Source material START

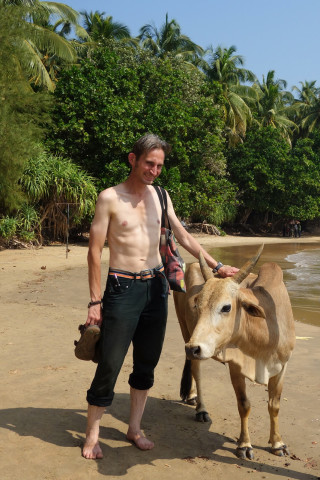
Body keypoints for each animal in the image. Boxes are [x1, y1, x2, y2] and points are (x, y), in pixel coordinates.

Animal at [174, 246, 296, 460]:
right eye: (197, 305)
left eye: (226, 307)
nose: (192, 347)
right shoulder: (236, 367)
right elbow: (244, 405)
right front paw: (244, 445)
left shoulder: (282, 366)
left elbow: (274, 405)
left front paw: (277, 443)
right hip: (187, 333)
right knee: (196, 371)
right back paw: (201, 409)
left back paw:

Source material END

* **About this exercise**
Only the lines from the one holding "right elbow: (244, 405)" to the end of the entries above belong in the answer, each copied exactly.

* **Problem solution**
right elbow: (244, 405)
right front paw: (244, 445)
left shoulder: (282, 366)
left elbow: (274, 405)
left front paw: (277, 443)
right hip: (187, 333)
right knee: (196, 371)
right back paw: (201, 409)
left back paw:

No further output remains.